## Work request
Each line from the one holding "X12790Y-16441D03*" to the last line below must be written out exactly, with no other output.

Dataset records

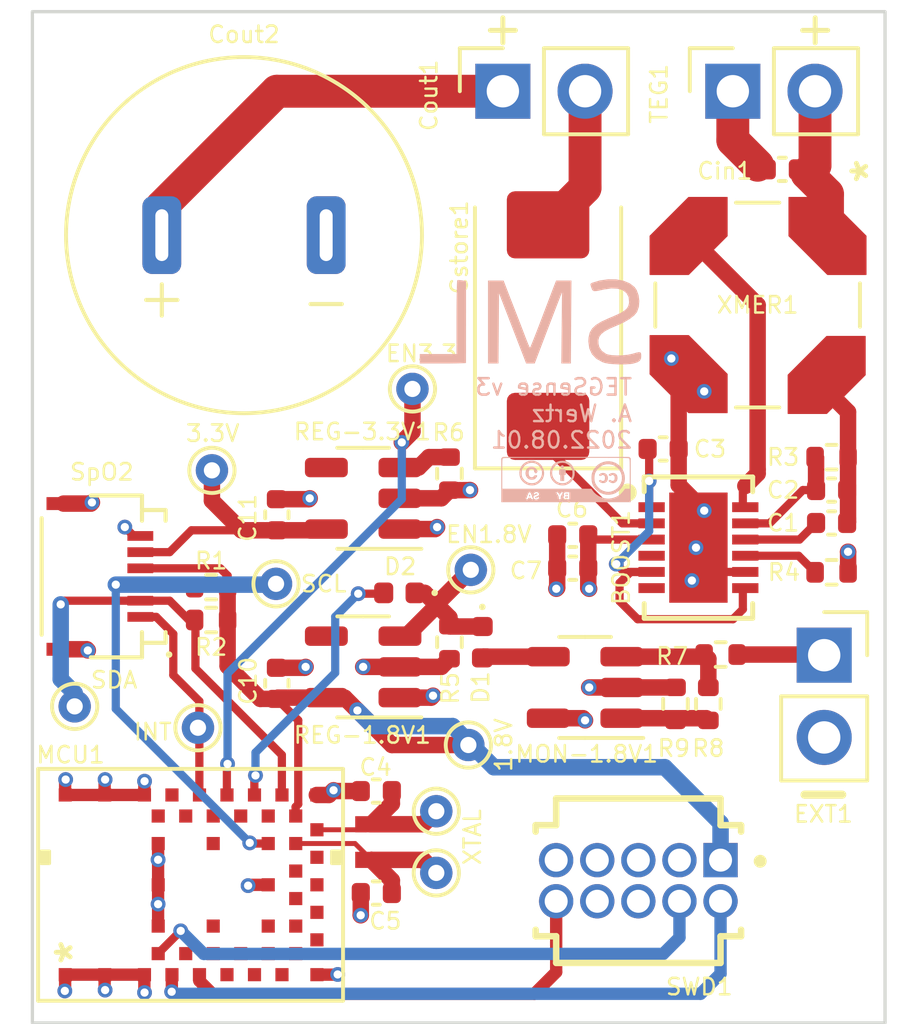
<source format=kicad_pcb>
(kicad_pcb
	(version 20240108)
	(generator "pcbnew")
	(generator_version "8.0")
	(general
		(thickness 1.600198)
		(legacy_teardrops no)
	)
	(paper "A4")
	(layers
		(0 "F.Cu" signal)
		(1 "In1.Cu" signal)
		(2 "In2.Cu" signal)
		(31 "B.Cu" signal)
		(32 "B.Adhes" user "B.Adhesive")
		(33 "F.Adhes" user "F.Adhesive")
		(34 "B.Paste" user)
		(35 "F.Paste" user)
		(36 "B.SilkS" user "B.Silkscreen")
		(37 "F.SilkS" user "F.Silkscreen")
		(38 "B.Mask" user)
		(39 "F.Mask" user)
		(40 "Dwgs.User" user "User.Drawings")
		(41 "Cmts.User" user "User.Comments")
		(42 "Eco1.User" user "User.Eco1")
		(43 "Eco2.User" user "User.Eco2")
		(44 "Edge.Cuts" user)
		(45 "Margin" user)
		(46 "B.CrtYd" user "B.Courtyard")
		(47 "F.CrtYd" user "F.Courtyard")
		(48 "B.Fab" user)
		(49 "F.Fab" user)
		(50 "User.1" user)
		(51 "User.2" user)
		(52 "User.3" user)
		(53 "User.4" user)
		(54 "User.5" user)
		(55 "User.6" user)
		(56 "User.7" user)
		(57 "User.8" user)
		(58 "User.9" user)
	)
	(setup
		(stackup
			(layer "F.SilkS"
				(type "Top Silk Screen")
				(color "White")
			)
			(layer "F.Paste"
				(type "Top Solder Paste")
			)
			(layer "F.Mask"
				(type "Top Solder Mask")
				(color "Purple")
				(thickness 0.01)
			)
			(layer "F.Cu"
				(type "copper")
				(thickness 0.035)
			)
			(layer "dielectric 1"
				(type "core")
				(thickness 0.480066)
				(material "FR4")
				(epsilon_r 4.5)
				(loss_tangent 0.02)
			)
			(layer "In1.Cu"
				(type "copper")
				(thickness 0.035)
			)
			(layer "dielectric 2"
				(type "prepreg")
				(thickness 0.480066)
				(material "FR4")
				(epsilon_r 4.5)
				(loss_tangent 0.02)
			)
			(layer "In2.Cu"
				(type "copper")
				(thickness 0.035)
			)
			(layer "dielectric 3"
				(type "core")
				(thickness 0.480066)
				(material "FR4")
				(epsilon_r 4.5)
				(loss_tangent 0.02)
			)
			(layer "B.Cu"
				(type "copper")
				(thickness 0.035)
			)
			(layer "B.Mask"
				(type "Bottom Solder Mask")
				(color "Purple")
				(thickness 0.01)
			)
			(layer "B.Paste"
				(type "Bottom Solder Paste")
			)
			(layer "B.SilkS"
				(type "Bottom Silk Screen")
				(color "White")
			)
			(copper_finish "None")
			(dielectric_constraints no)
		)
		(pad_to_mask_clearance 0.0508)
		(allow_soldermask_bridges_in_footprints no)
		(pcbplotparams
			(layerselection 0x00010fc_ffffffff)
			(plot_on_all_layers_selection 0x0000000_00000000)
			(disableapertmacros no)
			(usegerberextensions yes)
			(usegerberattributes yes)
			(usegerberadvancedattributes yes)
			(creategerberjobfile yes)
			(dashed_line_dash_ratio 12.000000)
			(dashed_line_gap_ratio 3.000000)
			(svgprecision 6)
			(plotframeref no)
			(viasonmask no)
			(mode 1)
			(useauxorigin no)
			(hpglpennumber 1)
			(hpglpenspeed 20)
			(hpglpendiameter 15.000000)
			(pdf_front_fp_property_popups yes)
			(pdf_back_fp_property_popups yes)
			(dxfpolygonmode yes)
			(dxfimperialunits yes)
			(dxfusepcbnewfont yes)
			(psnegative no)
			(psa4output no)
			(plotreference yes)
			(plotvalue yes)
			(plotfptext yes)
			(plotinvisibletext no)
			(sketchpadsonfab no)
			(subtractmaskfromsilk no)
			(outputformat 1)
			(mirror no)
			(drillshape 0)
			(scaleselection 1)
			(outputdirectory "output/")
		)
	)
	(net 0 "")
	(net 1 "Net-(C1-Pad1)")
	(net 2 "Net-(C1-Pad2)")
	(net 3 "Net-(C2-Pad2)")
	(net 4 "VAUX")
	(net 5 "GND")
	(net 6 "Net-(C4-Pad2)")
	(net 7 "Net-(C5-Pad2)")
	(net 8 "Net-(Cstore1-Pad1)")
	(net 9 "1.8V")
	(net 10 "3.3V")
	(net 11 "Net-(Cin1-Pad1)")
	(net 12 "SWDIO")
	(net 13 "SWDCLK")
	(net 14 "nRESET")
	(net 15 "SDA")
	(net 16 "SCL")
	(net 17 "SENS_INT")
	(net 18 "Net-(D1-Pad1)")
	(net 19 "MCU_EN_1.8V")
	(net 20 "Vout")
	(net 21 "EN_1.8V")
	(net 22 "Net-(R4-Pad2)")
	(net 23 "MCU_EN_3.3V")
	(net 24 "Net-(R7-Pad2)")
	(net 25 "Net-(R8-Pad2)")
	(net 26 "unconnected-(BOOST1-Pad4)")
	(net 27 "unconnected-(BOOST1-Pad6)")
	(net 28 "Net-(BOOST1-Pad12)")
	(net 29 "unconnected-(MCU1-Pad6)")
	(net 30 "unconnected-(MCU1-Pad8)")
	(net 31 "unconnected-(MCU1-Pad9)")
	(net 32 "unconnected-(MCU1-Pad10)")
	(net 33 "unconnected-(MCU1-Pad11)")
	(net 34 "unconnected-(MCU1-Pad12)")
	(net 35 "unconnected-(MCU1-Pad13)")
	(net 36 "unconnected-(MCU1-Pad14)")
	(net 37 "unconnected-(MCU1-Pad16)")
	(net 38 "unconnected-(MCU1-Pad17)")
	(net 39 "unconnected-(MCU1-Pad18)")
	(net 40 "unconnected-(MCU1-Pad19)")
	(net 41 "unconnected-(MCU1-Pad20)")
	(net 42 "unconnected-(MCU1-Pad21)")
	(net 43 "unconnected-(MCU1-Pad22)")
	(net 44 "unconnected-(MCU1-Pad28)")
	(net 45 "unconnected-(MCU1-Pad30)")
	(net 46 "unconnected-(MCU1-Pad32)")
	(net 47 "unconnected-(MCU1-Pad34)")
	(net 48 "unconnected-(MCU1-Pad35)")
	(net 49 "unconnected-(MCU1-Pad36)")
	(net 50 "unconnected-(MCU1-Pad41)")
	(net 51 "unconnected-(MCU1-Pad42)")
	(net 52 "unconnected-(MCU1-Pad45)")
	(net 53 "unconnected-(REG-1.8V1-Pad4)")
	(net 54 "unconnected-(REG-3.3V1-Pad4)")
	(net 55 "unconnected-(SWD1-Pad6)")
	(net 56 "unconnected-(SWD1-Pad7)")
	(net 57 "unconnected-(SWD1-Pad8)")
	(footprint "tegsense-libs:LPR6235-752SMLC" (layer "F.Cu") (at 183.642 68.961 -90))
	(footprint "Resistor_SMD:R_0402_1005Metric" (layer "F.Cu") (at 182.499 79.756 180))
	(footprint "posey:SAMTEC_FTSH-105-01-F-D-K" (layer "F.Cu") (at 179.955495 86.741 180))
	(footprint "Capacitor_SMD:C_0402_1005Metric" (layer "F.Cu") (at 184.404 64.77 180))
	(footprint "Capacitor_Tantalum_SMD:CP_EIA-7343-31_Kemet-D" (layer "F.Cu") (at 177.165 69.596 90))
	(footprint "Resistor_SMD:R_0402_1005Metric" (layer "F.Cu") (at 174.117 74.168 -90))
	(footprint "Diode_SMD:D_0402_1005Metric" (layer "F.Cu") (at 175.133 79.375 -90))
	(footprint "tegsense-libs:BMD-350-A-R" (layer "F.Cu") (at 166.116 86.868 90))
	(footprint "Capacitor_SMD:C_0402_1005Metric" (layer "F.Cu") (at 171.8564 83.9724))
	(footprint "Diode_SMD:D_0402_1005Metric" (layer "F.Cu") (at 172.57 77.851 180))
	(footprint "Capacitor_SMD:C_0402_1005Metric" (layer "F.Cu") (at 168.783 75.438 90))
	(footprint "Package_TO_SOT_SMD:SOT-23-5" (layer "F.Cu") (at 178.308 80.772 180))
	(footprint "Package_TO_SOT_SMD:SOT-23-5" (layer "F.Cu") (at 171.45 80.137 180))
	(footprint "Capacitor_SMD:C_0402_1005Metric" (layer "F.Cu") (at 185.928 74.676 180))
	(footprint "tegsense-libs:KEMET_FY_Supercap" (layer "F.Cu") (at 167.767 66.802))
	(footprint "tegsense-libs:TestPoint_THTPad_2x_D1.0mm_Drill0.5mm" (layer "F.Cu") (at 173.7106 85.5472 90))
	(footprint "Resistor_SMD:R_0402_1005Metric" (layer "F.Cu") (at 166.751 77.6732 180))
	(footprint "Resistor_SMD:R_0402_1005Metric" (layer "F.Cu") (at 181.102 81.28 90))
	(footprint "Resistor_SMD:R_0402_1005Metric" (layer "F.Cu") (at 185.928 77.216 180))
	(footprint "Connector_PinSocket_2.54mm:PinSocket_1x02_P2.54mm_Vertical" (layer "F.Cu") (at 175.768 62.357 90))
	(footprint "TestPoint:TestPoint_THTPad_D1.0mm_Drill0.5mm" (layer "F.Cu") (at 172.974 71.5518))
	(footprint "TestPoint:TestPoint_THTPad_D1.0mm_Drill0.5mm" (layer "F.Cu") (at 174.7012 82.55))
	(footprint "posey:XTAL_ECS-.327-9-16-TR" (layer "F.Cu") (at 171.704 85.5472 90))
	(footprint "TestPoint:TestPoint_THTPad_D1.0mm_Drill0.5mm" (layer "F.Cu") (at 166.7764 74.0664))
	(footprint "Capacitor_SMD:C_0402_1005Metric" (layer "F.Cu") (at 168.783 80.645 90))
	(footprint "Connector_PinSocket_2.54mm:PinSocket_1x02_P2.54mm_Vertical" (layer "F.Cu") (at 182.875 62.357 90))
	(footprint "Capacitor_SMD:C_0402_1005Metric" (layer "F.Cu") (at 180.721 73.406))
	(footprint "TestPoint:TestPoint_THTPad_D1.0mm_Drill0.5mm" (layer "F.Cu") (at 174.7774 77.1398))
	(footprint "Resistor_SMD:R_0402_1005Metric" (layer "F.Cu") (at 166.751 78.6892 180))
	(footprint "Connector_PinSocket_2.54mm:PinSocket_1x02_P2.54mm_Vertical" (layer "F.Cu") (at 185.699 79.776))
	(footprint "TestPoint:TestPoint_THTPad_D1.0mm_Drill0.5mm" (layer "F.Cu") (at 168.7576 77.5716))
	(footprint "Capacitor_SMD:C_0402_1005Metric" (layer "F.Cu") (at 177.927 76.073))
	(footprint "TestPoint:TestPoint_THTPad_D1.0mm_Drill0.5mm" (layer "F.Cu") (at 162.5346 81.3562))
	(footprint "Resistor_SMD:R_0402_1005Metric" (layer "F.Cu") (at 182.118 81.28 -90))
	(footprint "tegsense-libs:TE_2328702-6" (layer "F.Cu") (at 164.563501 77.343 -90))
	(footprint "Capacitor_SMD:C_0402_1005Metric" (layer "F.Cu") (at 185.928 75.692 180))
	(footprint "Resistor_SMD:R_0402_1005Metric" (layer "F.Cu") (at 185.928 73.66 180))
	(footprint "Capacitor_SMD:C_0402_1005Metric" (layer "F.Cu") (at 177.927 77.089 180))
	(footprint "Resistor_SMD:R_0402_1005Metric" (layer "F.Cu") (at 174.117 79.375 -90))
	(footprint "TestPoint:TestPoint_THTPad_D1.0mm_Drill0.5mm" (layer "F.Cu") (at 166.3446 82.0166))
	(footprint "tegsense-libs:DFN-12_DE" (layer "F.Cu") (at 181.812209 76.454))
	(footprint "Package_TO_SOT_SMD:SOT-23-5"
		(layer "F.Cu")
		(uuid "e02aa99c-2769-4672-92ab-2dc99cd045b0")
		(at 171.45 74.93 180)
		(descr "SOT, 5 Pin (https://www.jedec.org/sites/default/files/docs/Mo-178c.PDF variant AA), generated with kicad-footprint-generator ipc_gullwing_generator.py")
		(tags "SOT TO_SOT_SMD")
		(property "Reference" "REG-3.3V1"
			(at 0.0254 2.0574 0)
			(layer "F.SilkS")
			(uuid "667a71bc-1c60-4d2b-be62-488d697df58d")
			(effects
				(font
					(size 0.508 0.508)
					(thickness 0.0762)
				)
			)
		)
		(property "Value" "S-1318-3.3V"
			(at 0 2.4 0)
			(layer "F.Fab")
			(uuid "0d1a73dd-55aa-4eb1-aade-e39c9c2baeab")
			(effects
				(font
					(size 0.508 0.508)
					(thickness 0.0762)
				)
			)
		)
		(property "Footprint" "Package_TO_SOT_SMD:SOT-23-5"
			(at 0 0 180)
			(unlocked yes)
			(layer "F.Fab")
			(hide yes)
			(uuid "f5a831d6-4f6e-4736-8d5a-cab815d75322")
			(effects
				(font
					(size 1.27 1.27)
				)
			)
		)
		(property "Datasheet" ""
			(at 0 0 180)
			(unlocked yes)
			(layer "F.Fab")
			(hide yes)
			(uuid "b65c2dea-fc63-4f84-83df-743310ffc24f")
			(effects
				(font
					(size 1.27 1.27)
				)
			)
		)
		(property "Description" ""
			(at 0 0 180)
			(unlocked yes)
			(layer "F.Fab")
			(hide yes)
			(uuid "d47bf5ae-007f-46ed-96ef-39452343946b")
			(effects
				(font
					(size 1.27 1.27)
				)
			)
		)
		(path "/0cf13746-ba28-4583-9861-de7b0bb52876")
		(sheetfile "tegsense.kicad_sch")
		(attr smd)
		(fp_line
			(start 0 1.56)
			(end 0.8 1.56)
			(stroke
				(width 0.12)
				(type solid)
			)
			(layer "F.SilkS")
			(uuid "8e50fd02-6c59-42ff-bd32-3d8416c9b7b4
... [259472 chars truncated]
</source>
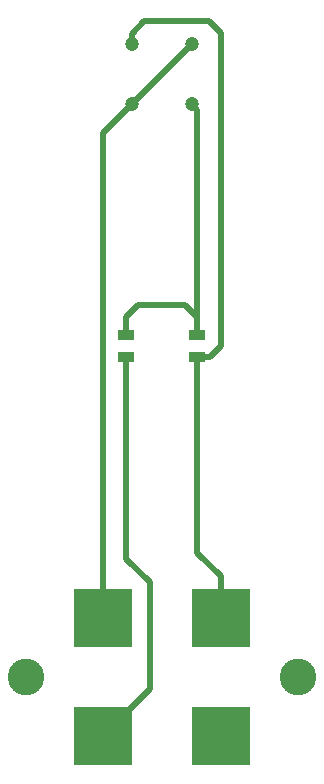
<source format=gbr>
G04 (created by PCBNEW (2013-may-18)-stable) date Пт 28 авг 2015 20:21:17*
%MOIN*%
G04 Gerber Fmt 3.4, Leading zero omitted, Abs format*
%FSLAX34Y34*%
G01*
G70*
G90*
G04 APERTURE LIST*
%ADD10C,0.00393701*%
%ADD11R,0.055X0.035*%
%ADD12R,0.19685X0.19685*%
%ADD13C,0.122047*%
%ADD14C,0.0472441*%
%ADD15C,0.019685*%
G04 APERTURE END LIST*
G54D10*
G54D11*
X10428Y-17191D03*
X10428Y-16441D03*
X12790Y-16441D03*
X12790Y-17191D03*
G54D12*
X9640Y-29808D03*
X13577Y-29808D03*
X9640Y-25871D03*
X13577Y-25871D03*
G54D13*
X7081Y-27840D03*
X16137Y-27840D03*
G54D14*
X12609Y-6761D03*
X10609Y-6761D03*
X10609Y-8761D03*
X12609Y-8761D03*
G54D15*
X12790Y-16441D02*
X12790Y-8942D01*
X12790Y-8942D02*
X12609Y-8761D01*
X10428Y-16441D02*
X10428Y-15832D01*
X12790Y-15832D02*
X12790Y-16441D01*
X12396Y-15438D02*
X12790Y-15832D01*
X10822Y-15438D02*
X12396Y-15438D01*
X10428Y-15832D02*
X10822Y-15438D01*
X10428Y-17191D02*
X10428Y-23903D01*
X11215Y-28233D02*
X9640Y-29808D01*
X11215Y-24690D02*
X11215Y-28233D01*
X10428Y-23903D02*
X11215Y-24690D01*
X9640Y-25871D02*
X9640Y-9729D01*
X9640Y-9729D02*
X12609Y-6761D01*
X10609Y-6761D02*
X10609Y-6399D01*
X13202Y-17191D02*
X13577Y-16816D01*
X13577Y-16816D02*
X13577Y-9729D01*
X13202Y-17191D02*
X12790Y-17191D01*
X13577Y-6383D02*
X13577Y-9729D01*
X13184Y-5989D02*
X13577Y-6383D01*
X11018Y-5989D02*
X13184Y-5989D01*
X10609Y-6399D02*
X11018Y-5989D01*
X12790Y-17191D02*
X12790Y-21934D01*
X13577Y-24493D02*
X12790Y-23706D01*
X12790Y-23706D02*
X12790Y-21934D01*
X13577Y-24493D02*
X13577Y-25871D01*
M02*

</source>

## Your response
X12790Y-16441D03*
X12790Y-17191D03*
G54D12*
X9640Y-29808D03*
X13577Y-29808D03*
X9640Y-25871D03*
X13577Y-25871D03*
G54D13*
X7081Y-27840D03*
X16137Y-27840D03*
G54D14*
X12609Y-6761D03*
X10609Y-6761D03*
X10609Y-8761D03*
X12609Y-8761D03*
G54D15*
X12790Y-16441D02*
X12790Y-8942D01*
X12790Y-8942D02*
X12609Y-8761D01*
X10428Y-16441D02*
X10428Y-15832D01*
X12790Y-15832D02*
X12790Y-16441D01*
X12396Y-15438D02*
X12790Y-15832D01*
X10822Y-15438D02*
X12396Y-15438D01*
X10428Y-15832D02*
X10822Y-15438D01*
X10428Y-17191D02*
X10428Y-23903D01*
X11215Y-28233D02*
X9640Y-29808D01*
X11215Y-24690D02*
X11215Y-28233D01*
X10428Y-23903D02*
X11215Y-24690D01*
X9640Y-25871D02*
X9640Y-9729D01*
X9640Y-9729D02*
X12609Y-6761D01*
X10609Y-6761D02*
X10609Y-6399D01*
X13202Y-17191D02*
X13577Y-16816D01*
X13577Y-16816D02*
X13577Y-9729D01*
X13202Y-17191D02*
X12790Y-17191D01*
X13577Y-6383D02*
X13577Y-9729D01*
X13184Y-5989D02*
X13577Y-6383D01*
X11018Y-5989D02*
X13184Y-5989D01*
X10609Y-6399D02*
X11018Y-5989D01*
X12790Y-17191D02*
X12790Y-21934D01*
X13577Y-24493D02*
X12790Y-23706D01*
X12790Y-23706D02*
X12790Y-21934D01*
X13577Y-24493D02*
X13577Y-25871D01*
M02*

</source>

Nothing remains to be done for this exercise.